## Vorliegender Textauszug:
* * *

Ja, sofern dein Unternehmen unter das BaFG fällt (mehr als 10 Mitarbeitende und über 2 Mio. Euro Umsatz), muss auch deine Webseite barrierefrei gestaltet sein.
Muss ich bestehende Inhalte sofort überarbeiten?
Nein, das Gesetz tritt am 28. Juni 2025 in Kraft. Bestehende Inhalte sollten bis dahin angepasst werden. Für einzelne Ausnahmen gelten längere Übergangsfristen, aber je früher du dich mit dem Thema auseinandersetzt, desto besser kannst du mögliche Hürden identifizieren und beheben.
Was passiert, wenn ich die Anforderungen nicht erfülle?
Das BaFG sieht bei Verstößen Verwaltungsstrafen vor. Zudem können Verbände und Interessenvertretungen Unterlassungsklagen einbringen. Für Unternehmen ist es daher ratsam, rechtzeitig auf barrierefreie Gestaltung zu achten – schon allein aus Gründen der Nutzungsfreundlichkeit und Chancengleichheit.
Wie kann ich barrierefreie Gestaltung testen, ohne IT-Kenntnisse?
Es gibt einfache Tools für den Einstieg, z. B.:
WAVE zur Prüfung von HTML-Webseiten
Contrast Checker für Farbharmonien
Screenreader-Test (z. B. mit NVDA für Windows)

* * *

[Koordinatendaten der Begrenzungsrahmen]

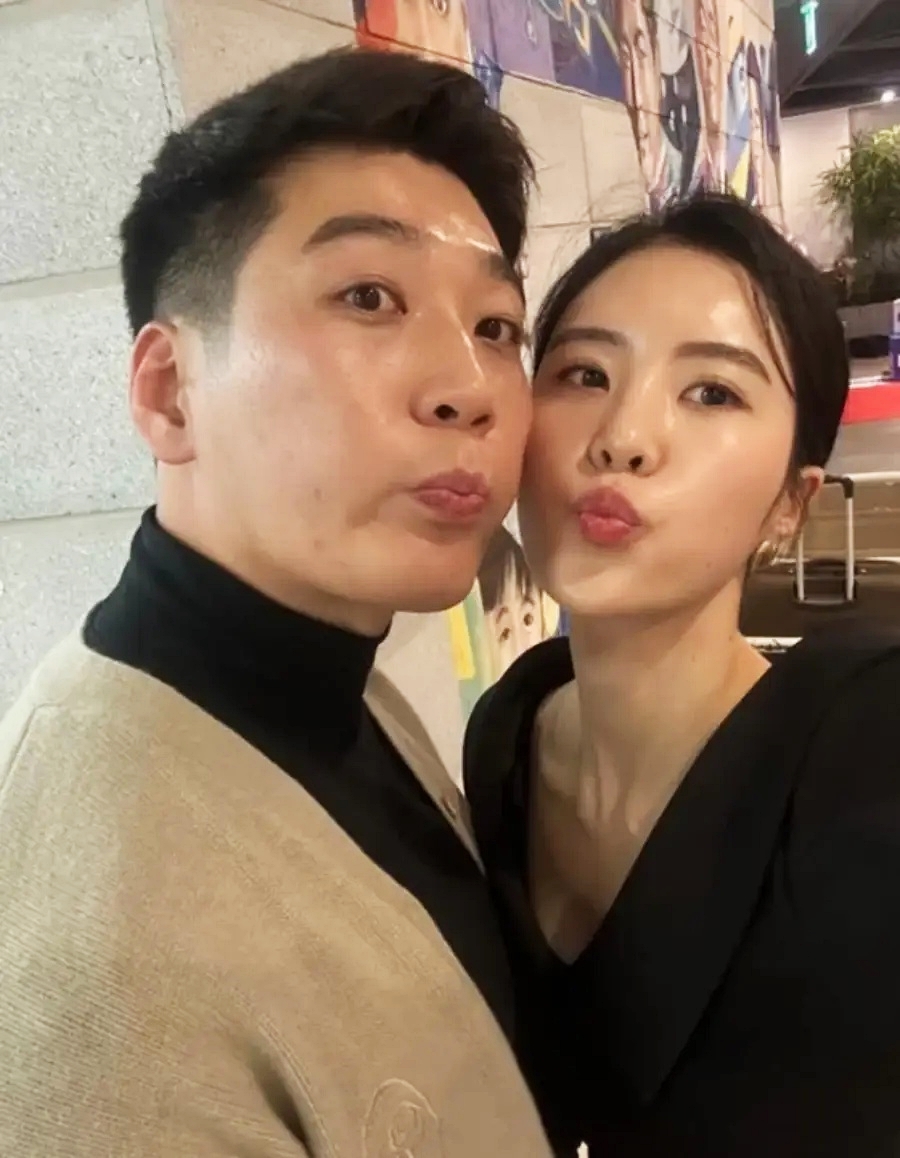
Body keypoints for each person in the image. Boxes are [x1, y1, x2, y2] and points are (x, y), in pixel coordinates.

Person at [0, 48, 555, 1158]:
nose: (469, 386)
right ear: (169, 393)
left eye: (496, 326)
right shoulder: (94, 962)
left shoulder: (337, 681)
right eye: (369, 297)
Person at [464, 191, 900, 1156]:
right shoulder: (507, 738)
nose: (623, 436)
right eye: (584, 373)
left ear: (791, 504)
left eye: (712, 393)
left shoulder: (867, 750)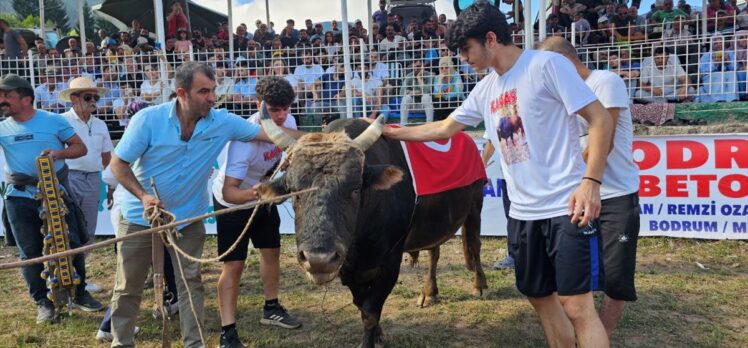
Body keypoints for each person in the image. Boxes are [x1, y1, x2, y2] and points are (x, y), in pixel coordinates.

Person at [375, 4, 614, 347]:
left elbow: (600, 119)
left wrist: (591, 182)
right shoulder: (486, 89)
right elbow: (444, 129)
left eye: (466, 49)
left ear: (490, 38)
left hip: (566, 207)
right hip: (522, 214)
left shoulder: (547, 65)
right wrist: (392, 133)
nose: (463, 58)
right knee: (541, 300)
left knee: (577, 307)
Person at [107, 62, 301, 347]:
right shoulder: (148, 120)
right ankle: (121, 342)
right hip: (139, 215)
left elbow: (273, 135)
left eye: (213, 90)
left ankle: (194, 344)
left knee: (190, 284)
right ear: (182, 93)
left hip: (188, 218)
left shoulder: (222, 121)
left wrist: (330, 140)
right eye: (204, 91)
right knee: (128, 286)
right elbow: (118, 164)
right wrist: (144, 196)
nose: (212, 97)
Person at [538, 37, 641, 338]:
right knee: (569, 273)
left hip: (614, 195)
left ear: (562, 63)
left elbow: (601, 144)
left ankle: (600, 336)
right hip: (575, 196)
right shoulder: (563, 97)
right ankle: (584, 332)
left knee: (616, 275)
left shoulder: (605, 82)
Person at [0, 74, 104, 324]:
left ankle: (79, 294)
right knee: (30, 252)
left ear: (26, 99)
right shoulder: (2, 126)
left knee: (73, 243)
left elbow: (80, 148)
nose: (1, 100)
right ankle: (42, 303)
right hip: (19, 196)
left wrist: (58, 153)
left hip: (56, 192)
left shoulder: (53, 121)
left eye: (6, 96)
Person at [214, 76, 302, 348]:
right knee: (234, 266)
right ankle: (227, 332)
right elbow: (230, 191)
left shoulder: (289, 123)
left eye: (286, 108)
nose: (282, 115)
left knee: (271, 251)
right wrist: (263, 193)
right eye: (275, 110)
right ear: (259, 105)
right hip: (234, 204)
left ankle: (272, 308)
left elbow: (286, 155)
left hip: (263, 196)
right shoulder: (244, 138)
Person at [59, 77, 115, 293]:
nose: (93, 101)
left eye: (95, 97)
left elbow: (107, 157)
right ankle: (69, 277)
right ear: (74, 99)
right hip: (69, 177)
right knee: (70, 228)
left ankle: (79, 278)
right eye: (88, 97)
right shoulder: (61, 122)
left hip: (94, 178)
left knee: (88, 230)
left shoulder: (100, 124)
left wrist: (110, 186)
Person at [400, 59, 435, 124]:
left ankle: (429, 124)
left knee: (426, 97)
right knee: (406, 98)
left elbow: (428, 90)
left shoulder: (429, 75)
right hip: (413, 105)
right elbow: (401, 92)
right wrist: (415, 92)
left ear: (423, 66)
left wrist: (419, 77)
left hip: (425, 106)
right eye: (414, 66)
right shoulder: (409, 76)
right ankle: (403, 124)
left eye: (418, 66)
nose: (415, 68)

* * *

## Was zu tun ist:
Kannst du den Absatz im Textauszug, der mit „Das BaFG sieht bei Verstößen“ beginnt, als kurze Stichpunktliste wiedergeben und dabei seine wesentlichen Aussagen beibehalten? Die Daten sind eigenständiges Material und gehören nicht zum Textauszug.

## Lösung:
- Verstöße gegen das BaFG werden mit Verwaltungsstrafen geahndet.
- Verbände und Interessenvertretungen können Unterlassungsklagen einbringen.
- Unternehmen sollten deshalb rechtzeitig auf barrierefreie Gestaltung achten, schon wegen Nutzungsfreundlichkeit und Chancengleichheit.